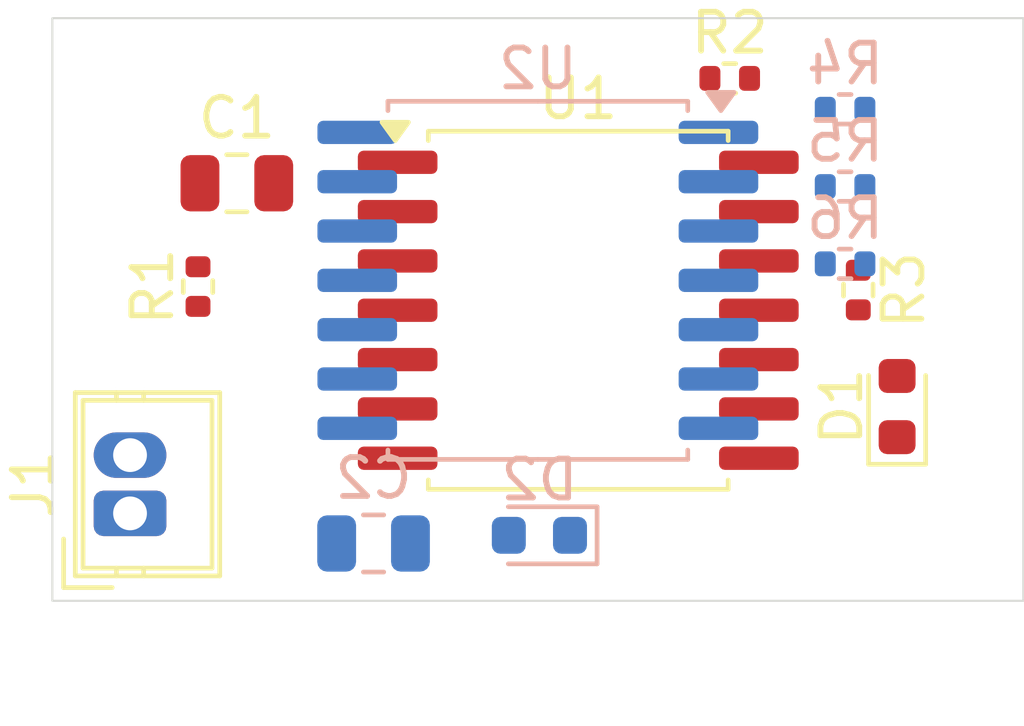
<source format=kicad_pcb>
(kicad_pcb
	(version 20241229)
	(generator "pcbnew")
	(generator_version "9.0")
	(general
		(thickness 1.599978)
		(legacy_teardrops no)
	)
	(paper "A4")
	(layers
		(0 "F.Cu" signal)
		(4 "In1.Cu" signal)
		(6 "In2.Cu" signal)
		(2 "B.Cu" signal)
		(9 "F.Adhes" user "F.Adhesive")
		(11 "B.Adhes" user "B.Adhesive")
		(13 "F.Paste" user)
		(15 "B.Paste" user)
		(5 "F.SilkS" user "F.Silkscreen")
		(7 "B.SilkS" user "B.Silkscreen")
		(1 "F.Mask" user)
		(3 "B.Mask" user)
		(17 "Dwgs.User" user "User.Drawings")
		(19 "Cmts.User" user "User.Comments")
		(21 "Eco1.User" user "User.Eco1")
		(23 "Eco2.User" user "User.Eco2")
		(25 "Edge.Cuts" user)
		(27 "Margin" user)
		(31 "F.CrtYd" user "F.Courtyard")
		(29 "B.CrtYd" user "B.Courtyard")
		(35 "F.Fab" user)
		(33 "B.Fab" user)
		(39 "User.1" user)
		(41 "User.2" user)
		(43 "User.3" user)
		(45 "User.4" user)
	)
	(setup
		(stackup
			(layer "F.SilkS"
				(type "Top Silk Screen")
			)
			(layer "F.Paste"
				(type "Top Solder Paste")
			)
			(layer "F.Mask"
				(type "Top Solder Mask")
				(thickness 0.01)
			)
			(layer "F.Cu"
				(type "copper")
				(thickness 0.035)
			)
			(layer "dielectric 1"
				(type "prepreg")
				(thickness 0.1)
				(material "FR4")
				(epsilon_r 4.5)
				(loss_tangent 0.02)
			)
			(layer "In1.Cu"
				(type "copper")
				(thickness 0.035)
			)
			(layer "dielectric 2"
				(type "core")
				(thickness 1.239978)
				(material "FR4")
				(epsilon_r 4.5)
				(loss_tangent 0.02)
			)
			(layer "In2.Cu"
				(type "copper")
				(thickness 0.035)
			)
			(layer "dielectric 3"
				(type "prepreg")
				(thickness 0.1)
				(material "FR4")
				(epsilon_r 4.5)
				(loss_tangent 0.02)
			)
			(layer "B.Cu"
				(type "copper")
				(thickness 0.035)
			)
			(layer "B.Mask"
				(type "Bottom Solder Mask")
				(thickness 0.01)
			)
			(layer "B.Paste"
				(type "Bottom Solder Paste")
			)
			(layer "B.SilkS"
				(type "Bottom Silk Screen")
			)
			(copper_finish "None")
			(dielectric_constraints no)
		)
		(pad_to_mask_clearance 0)
		(allow_soldermask_bridges_in_footprints no)
		(tenting front back)
		(pcbplotparams
			(layerselection 0x00000000_00000000_55555555_5755f5ff)
			(plot_on_all_layers_selection 0x00000000_00000000_00000000_00000000)
			(disableapertmacros no)
			(usegerberextensions no)
			(usegerberattributes yes)
			(usegerberadvancedattributes yes)
			(creategerberjobfile yes)
			(dashed_line_dash_ratio 12.000000)
			(dashed_line_gap_ratio 3.000000)
			(svgprecision 4)
			(plotframeref no)
			(mode 1)
			(useauxorigin no)
			(hpglpennumber 1)
			(hpglpenspeed 20)
			(hpglpendiameter 15.000000)
			(pdf_front_fp_property_popups yes)
			(pdf_back_fp_property_popups yes)
			(pdf_metadata yes)
			(pdf_single_document no)
			(dxfpolygonmode yes)
			(dxfimperialunits yes)
			(dxfusepcbnewfont yes)
			(psnegative no)
			(psa4output no)
			(plot_black_and_white yes)
			(sketchpadsonfab no)
			(plotpadnumbers no)
			(hidednponfab no)
			(sketchdnponfab yes)
			(crossoutdnponfab yes)
			(subtractmaskfromsilk no)
			(outputformat 1)
			(mirror no)
			(drillshape 1)
			(scaleselection 1)
			(outputdirectory "")
		)
	)
	(net 0 "")
	(net 1 "GND")
	(net 2 "Net-(C1-Pad1)")
	(net 3 "VCC")
	(net 4 "Net-(U1-OUT)")
	(net 5 "Net-(U1-FB)")
	(net 6 "Net-(D1-A)")
	(net 7 "Net-(C2-Pad1)")
	(net 8 "Net-(D2-A)")
	(net 9 "Net-(U2-FB)")
	(net 10 "Net-(U2-OUT)")
	(footprint "Resistor_SMD:R_0402_1005Metric" (layer "F.Cu") (at 125.75 77 -90))
	(footprint "LED_SMD:LED_0603_1608Metric" (layer "F.Cu") (at 126.75 80 90))
	(footprint "Connector_Wuerth:Wuerth_WR-WTB_64800211622_1x02_P1.50mm_Vertical" (layer "F.Cu") (at 107 82.75 90))
	(footprint "Capacitor_SMD:C_0805_2012Metric" (layer "F.Cu") (at 109.75 74.25))
	(footprint "Resistor_SMD:R_0402_1005Metric" (layer "F.Cu") (at 108.75 76.91 90))
	(footprint "Resistor_SMD:R_0402_1005Metric" (layer "F.Cu") (at 122.44 71.55))
	(footprint "Package_SO:SOIC-14W_7.5x9mm_P1.27mm" (layer "F.Cu") (at 118.54 77.52))
	(footprint "Resistor_SMD:R_0402_1005Metric" (layer "B.Cu") (at 125.41 74.335 180))
	(footprint "Resistor_SMD:R_0402_1005Metric" (layer "B.Cu") (at 125.41 72.345 180))
	(footprint "Capacitor_SMD:C_0805_2012Metric" (layer "B.Cu") (at 113.27 83.525 180))
	(footprint "Resistor_SMD:R_0402_1005Metric" (layer "B.Cu") (at 125.41 76.325 180))
	(footprint "LED_SMD:LED_0603_1608Metric" (layer "B.Cu") (at 117.54 83.315 180))
	(footprint "Package_SO:SOIC-14W_7.5x9mm_P1.27mm" (layer "B.Cu") (at 117.5 76.75 180))
	(gr_rect
		(start 105 70)
		(end 130 85)
		(stroke
			(width 0.05)
			(type default)
		)
		(fill no)
		(layer "Edge.Cuts")
		(uuid "f81a1bda-a88b-4cfe-919c-0913eb531d47")
	)
	(embedded_fonts no)
)

</source>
# # # # #
▶ [Instructions for the task]:
Please find every line in the listing that holds the string "Bottom" and copy it.

▶ [Output below]:
				(type "Bottom Solder Mask")
				(type "Bottom Solder Paste")
				(type "Bottom Silk Screen")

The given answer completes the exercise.